[[ Selected text, beginning ]]

Subject: Re: memtest for alpha?
To: None <port-alpha@netbsd.org>
From: Paul Mather <paul@gromit.dlib.vt.edu>
List: port-alpha
Date: 10/23/2002 12:15:02
On Wed, Oct 23, 2002 at 03:40:20PM +0200, Riccardo.Veraldi@fi.infn.it wrote:

=> if I Were you I would use the test utility from the SRM console.
=> When I had problem with memory it always came out doing a test from SRM
=> console.

This prompts me to ask a question: I use a DEC 3000/500S that uses ECC
memory.  One or more of the sticks in there is (or is intermittently)
bad, but not fatally so.  I get "Warning: received processor
correctable error" messages in my console, usually whenever I am
stressing the VM system (by processing large files, or doing large
builds, etc.).

I am confident that the "Warning: ..." messages are reporting ECC
errors that have been corrected, because when Tru64 was installed on
the same hardware it explicitly stated as such (although they happened
far less frequently---presumably because NetBSD utilises available
memory better, and hence is more likely to touch the "bad" RAM more
often).

The trouble is that whenever I do a "test mem" from the SRM prompt,
the memory passes all the checks!

Given I have a DEC 3000/600 from which I could theoretically swap
memory, how do I go about locating which memory module in the DEC
3000/500S is bad??  Is it possible to determine from the machine check
info that yields the "Warning: ..." message which module is bad?

[[ Selected text, end ]]
[[ Given information, beginning ]]

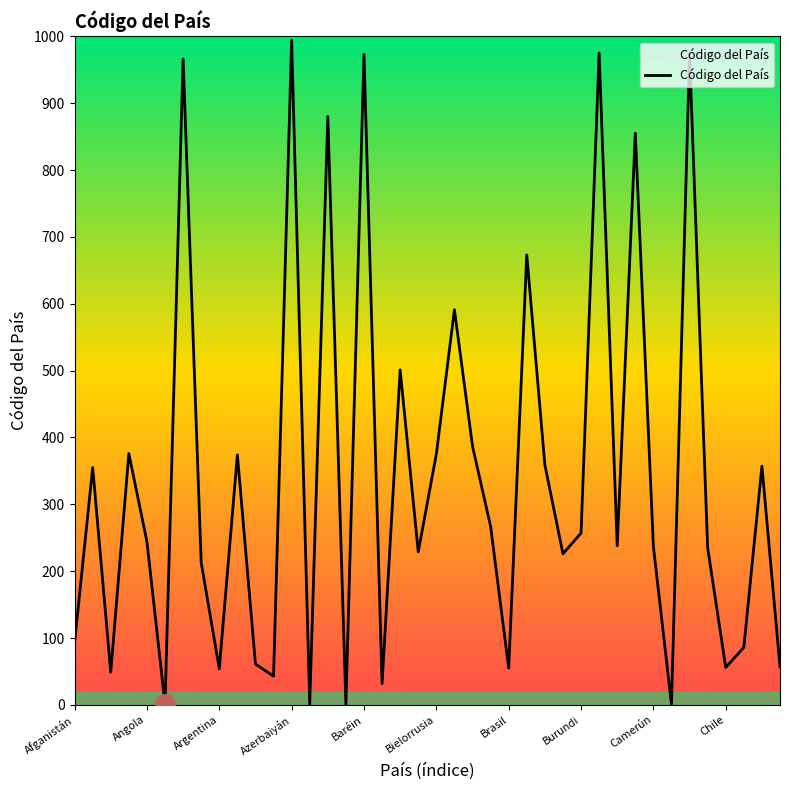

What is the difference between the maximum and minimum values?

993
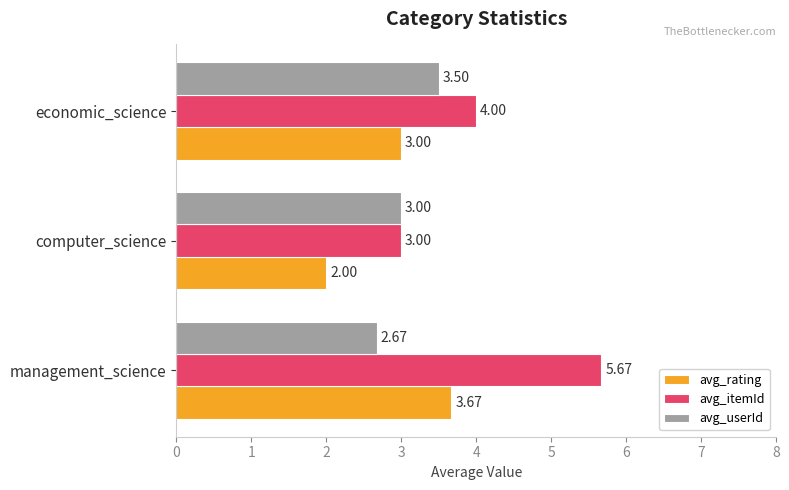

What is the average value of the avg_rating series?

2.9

[[ Given information, end ]]
[[ Given information, beginning ]]

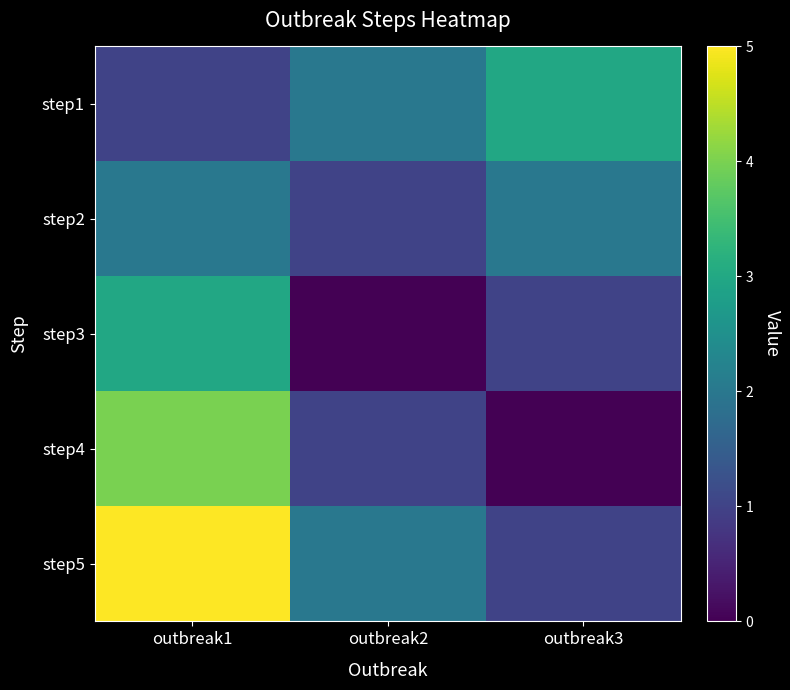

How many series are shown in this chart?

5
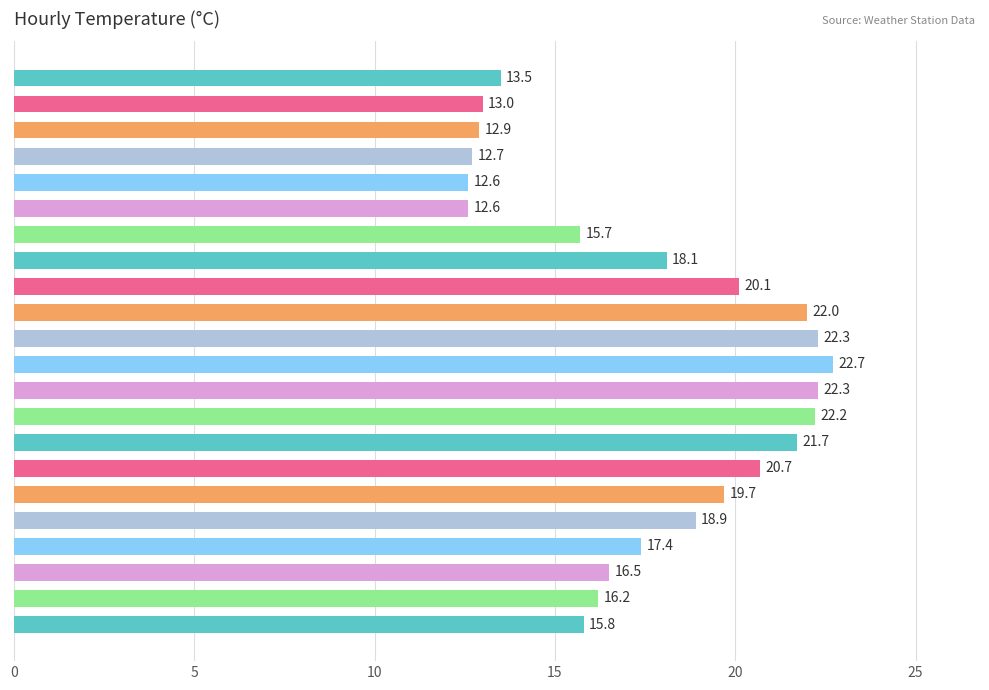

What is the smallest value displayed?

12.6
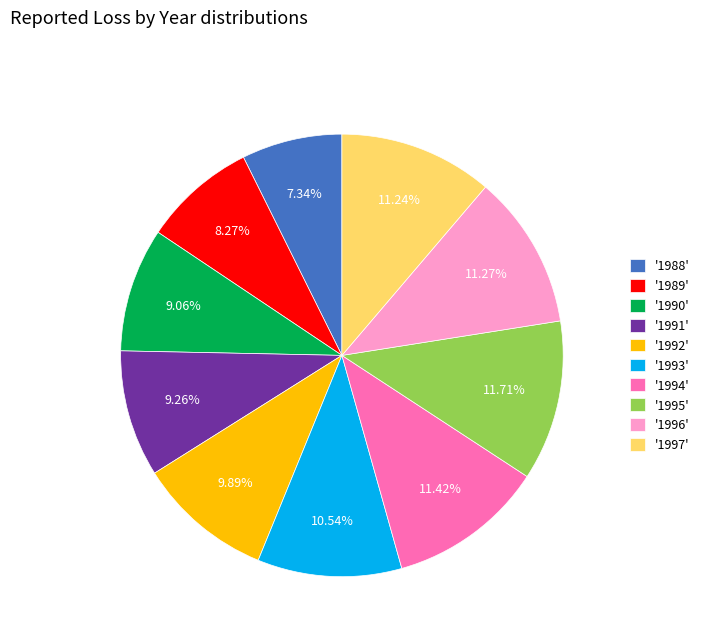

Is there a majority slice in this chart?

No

[[ Given information, end ]]

> [Required work]:
1. In the port-alpha post above, what happens when the writer runs "test mem" from the SRM prompt?
2. Reproduce word for word the part of the port-alpha post above starting with "bad, but not" and going on through "builds, etc.).".
3. Write the next part of the port-alpha mailing-list post about finding a bad memory module, continuing from where it stops.

> [Expected outputs]:
1. The memory passes all the checks.

2.
bad, but not fatally so.  I get "Warning: received processor
correctable error" messages in my console, usually whenever I am
stressing the VM system (by processing large files, or doing large
builds, etc.).

3.
Tru64 used to display a lot more additional info when it reported ECC
faults.  (Alas, Tru64 exists no more on the system, so I can't run it
to try and see this extra info.)  I looked at the NetBSD source code,
and the machine check info is only displayed for unexpected machine
checks.

On an unrelated note (but related perhaps to the original thread), my
DEC 3000/300 at home actually fails the LLSC memory test, but
otherwise works flawlessly.  (The LLSC instruction is used for
multi-CPU environments, right, so the LLSC test not passing is
unlikely to affect a uniprocessor machine?)  Anyway, I guess what I'm
trying to say is that the failing of "test mem" at the SRM prompt is
no guarantee of an unstable NetBSD system (though passing is
preferred).

Cheers,

Paul.

e-mail: paul@gromit.dlib.vt.edu

"Without music to decorate it, time is just a bunch of boring production
 deadlines or dates by which bills must be paid."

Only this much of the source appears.